SALTISE Renowned Scholars
Self-regulated learning is an essential predictor of students’ learning, problem-solving, and reasoning across tasks, domains, and contexts. Cognitive, affective, metacognitive, and motivational processes play a crucial role in students’ ability to monitor and regulate their learning when using advanced learning technologies (ALTs; serious games, intelligent tutoring systems, simulations, immersive virtual learning environments) accurately, dynamically, and effectively in STEM fields. Unfortunately, not all learners successfully monitor and regulate their learning.
In this session, we will begin by discussing the cognitive, affective, motivational, and emotional self-regulatory processes that challenge (e.g., lack of cognitive strategies, poor emotional regulation skills, lack of interest and self-efficacy, and poor comprehension skills) students’ learning with ALTs. We next discuss how to translate current theories, models, and frameworks of self-regulated learning for designing instruction that detects, fosters, and supports students’ self-regulated learning. We will do this in the context of instructional environments that embed students with ALTs and other agents (e.g., teachers, peers, and virtual agents). For example, we will discuss how the features and affordances of ALTs can be designed to develop learners’ self-regulatory processes more systematically, such as using non-player characters as scaffolding agents, multiple representations to enhance comprehension of complex STEM materials, and providing agency in serious games to enhance motivation and affective engagement.

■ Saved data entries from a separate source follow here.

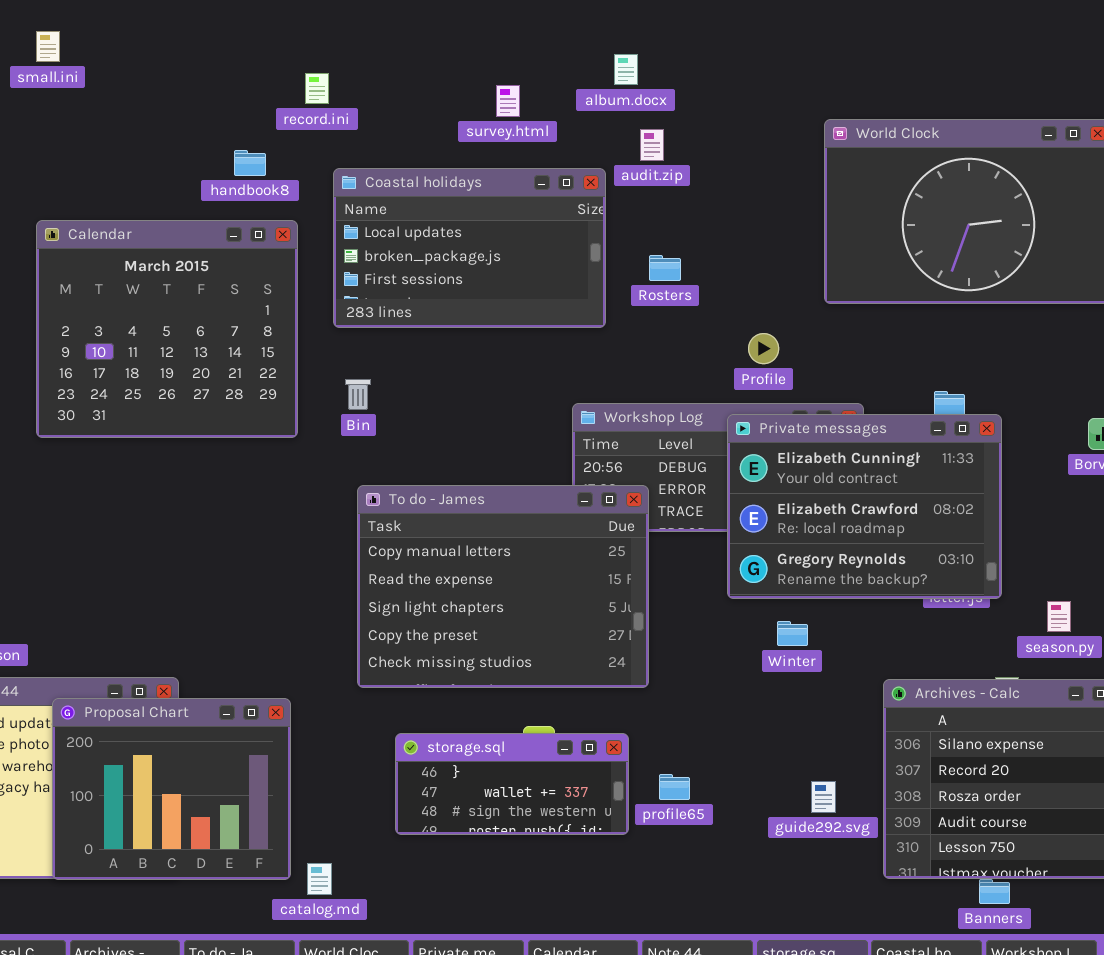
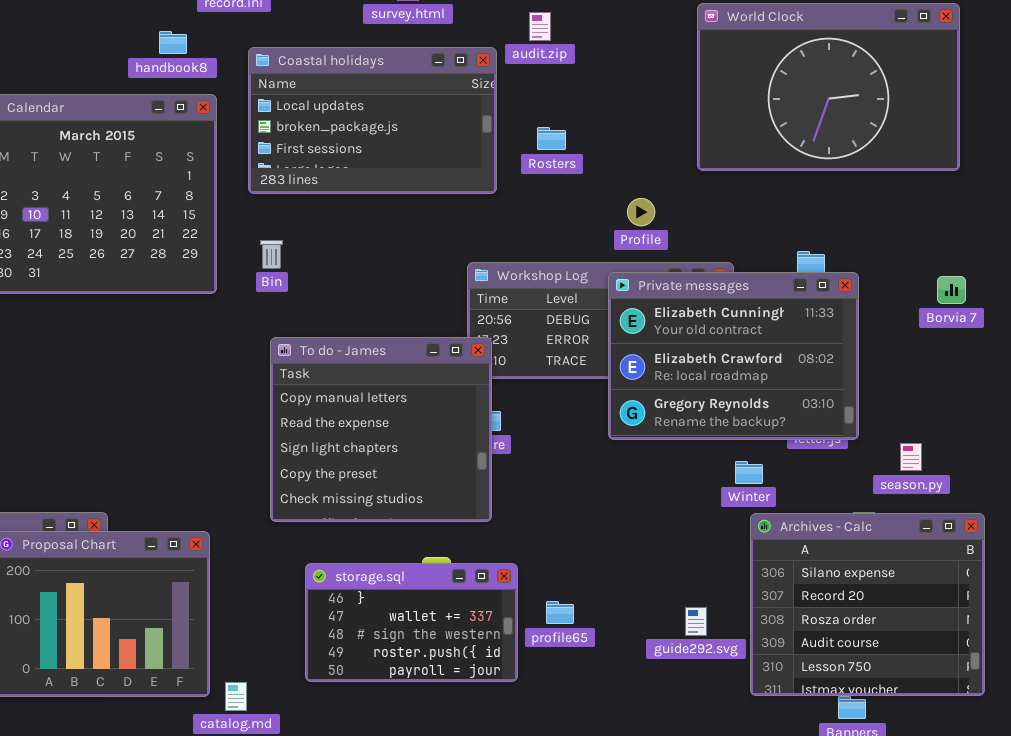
To do - James: [357,485,649,688] -> [270,337,492,522], resized
Winter: [777,621,808,646] -> [735,461,763,484], moved
storage.sql: [395,733,629,835] -> [305,563,518,682], resized

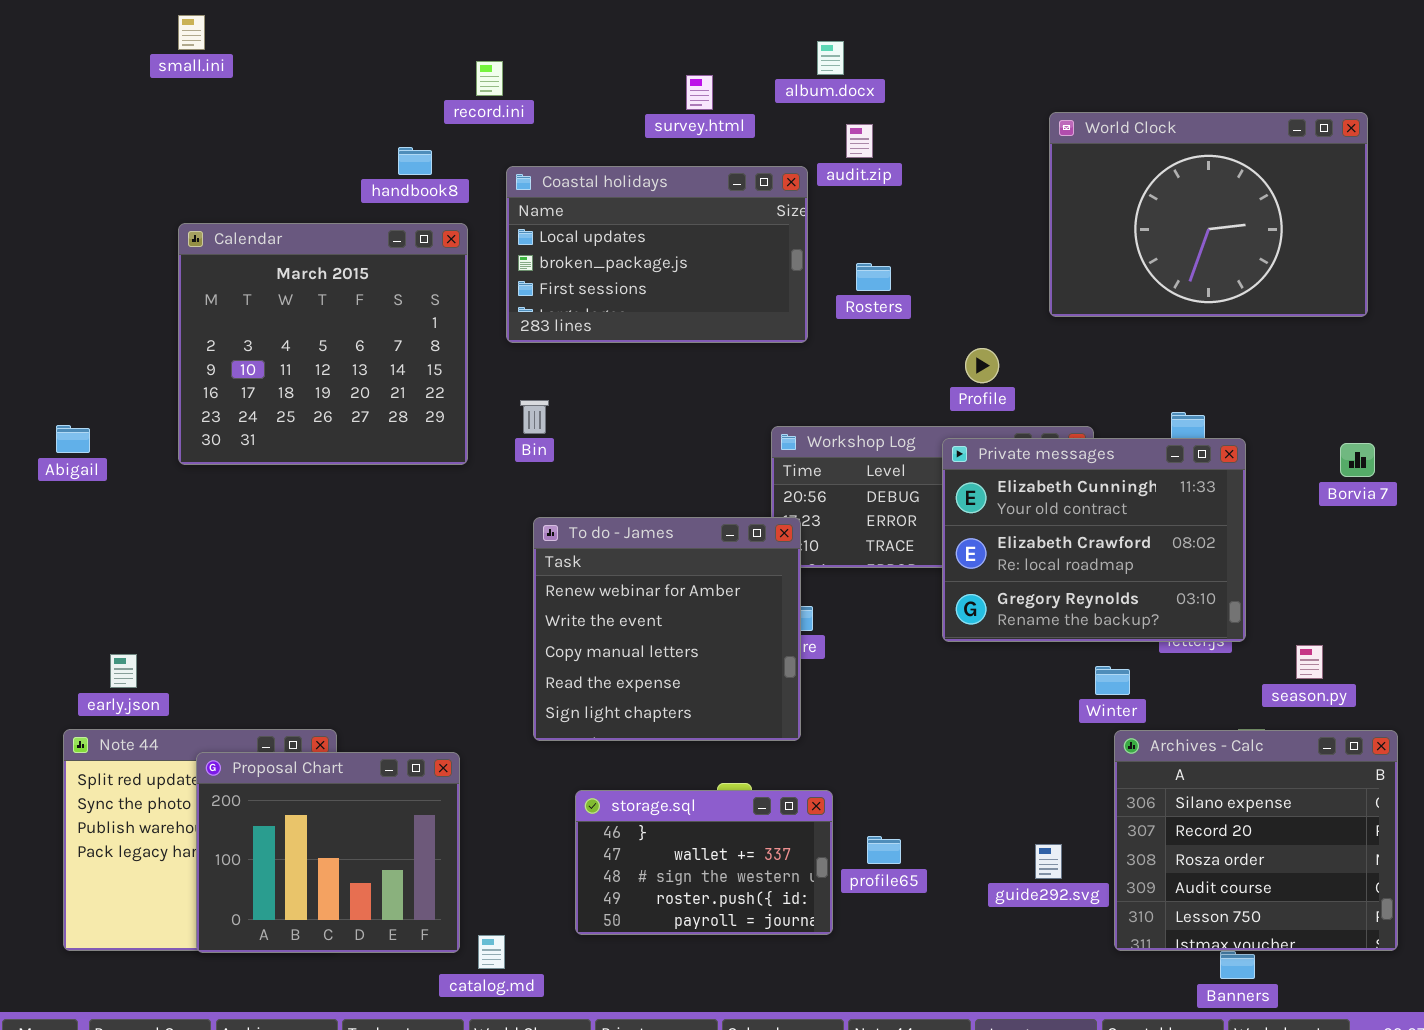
To do - James: [270,337,492,522] -> [533,517,801,741], scrolled up 2 rows

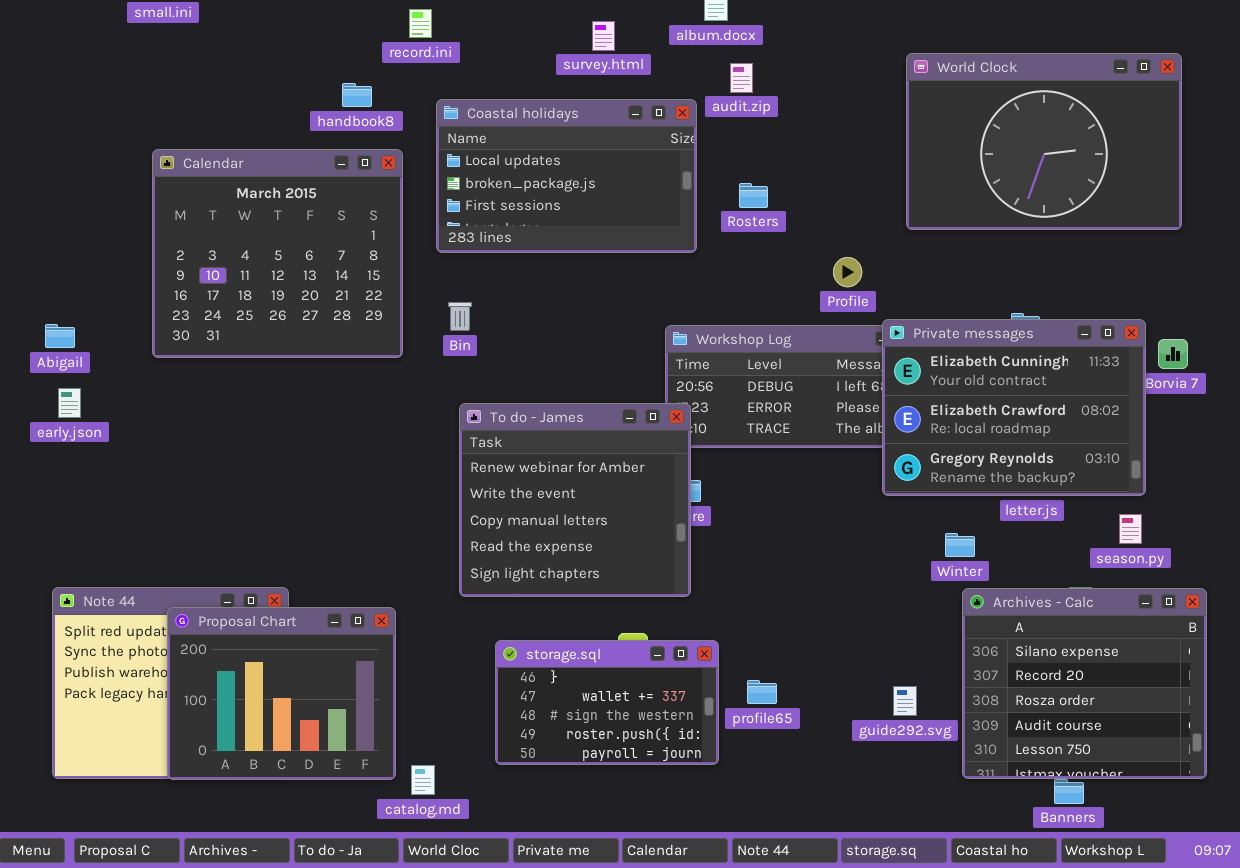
Private messages: [942,438,1246,642] -> [882,319,1146,496], moved
early.json: [110,654,137,688] -> [58,388,81,418], moved

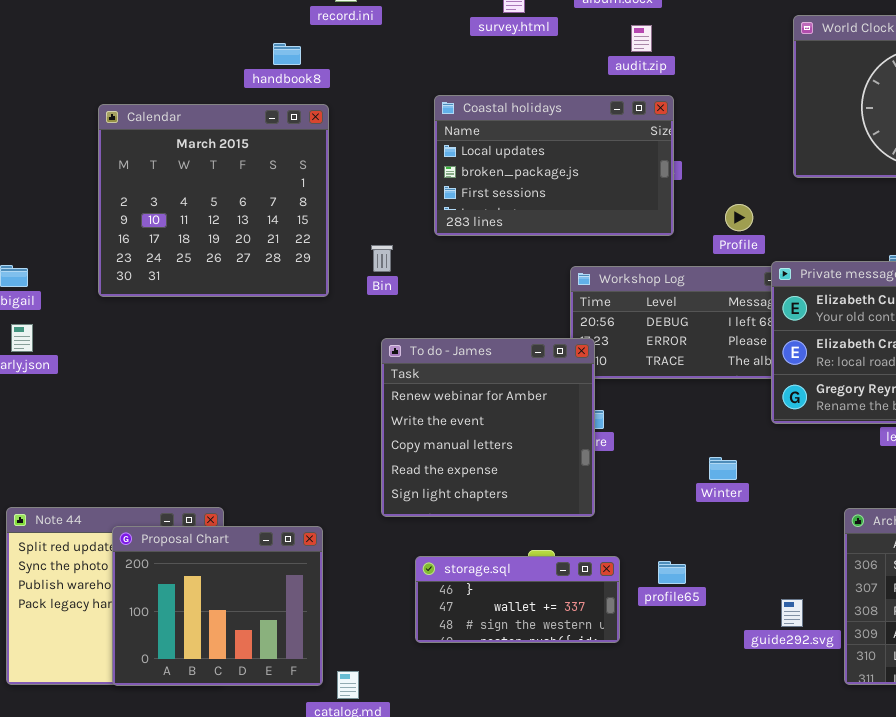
Coastal holidays: [436,99,697,253] -> [434,95,674,236], moved
Winter: [945,533,975,557] -> [709,457,737,480], moved
storage.sql: [495,640,719,765] -> [415,556,620,643], resized
profile65: [747,680,777,704] -> [658,561,686,584], moved

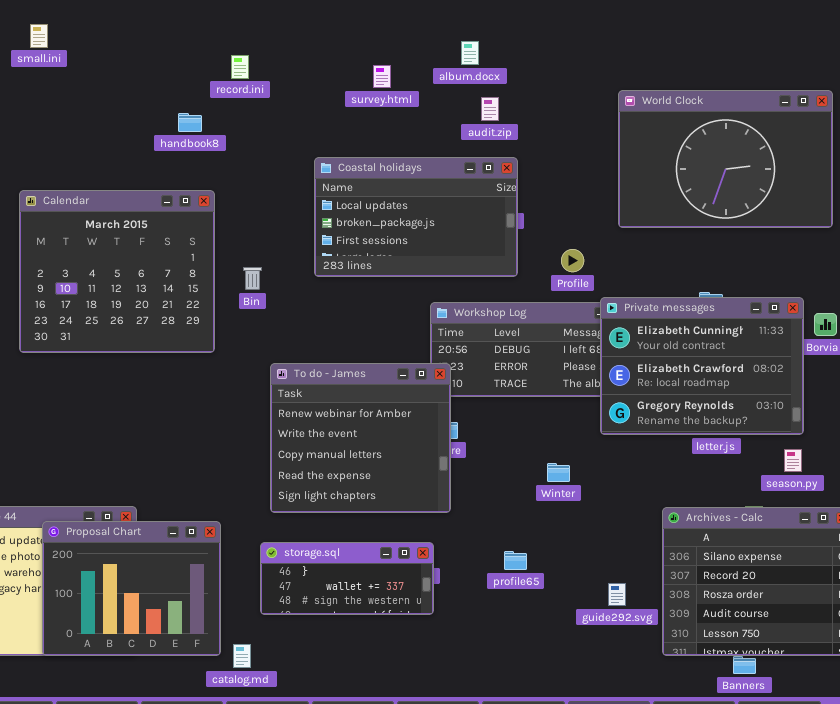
Calendar: [98,104,329,297] -> [19,190,215,353], moved
Bin: [371,245,393,272] -> [243,267,262,290], moved
storage.sql: [415,556,620,643] -> [260,542,434,615], moved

Lastly, we will discuss using the same design features as well a trace data (e.g., eye movements, facial expressions of emotions) as assessment tools to measure students’ use and transfer of self-regulatory processes.
Dr. Azevedo is a Professor in the School of Modeling Simulation and Training at the University of Central Florida. He is also an affiliated faculty in the Departments of Computer Science and Internal Medicine at the University of Central Florida and the lead scientist for the Learning Sciences Faculty Cluster Initiative. He received his PhD in Educational Psychology from McGill University and completed his postdoctoral training in Cognitive Psychology at Carnegie Mellon University. His main research area includes examining the role of cognitive, metacognitive, affective, and motivational self-regulatory processes during learning with advanced learning technologies (e.g., intelligent tutoring systems, hypermedia, multimedia, simulations, serious games, immersive virtual learning environments). He has published over 300 peer-reviewed papers, chapters, and refereed conference proceedings in the areas of educational, learning, cognitive, educational, and computational sciences. He is a fellow of the American Psychological Association and the recipient of the prestigious Early Faculty Career Award from the National Science Foundation.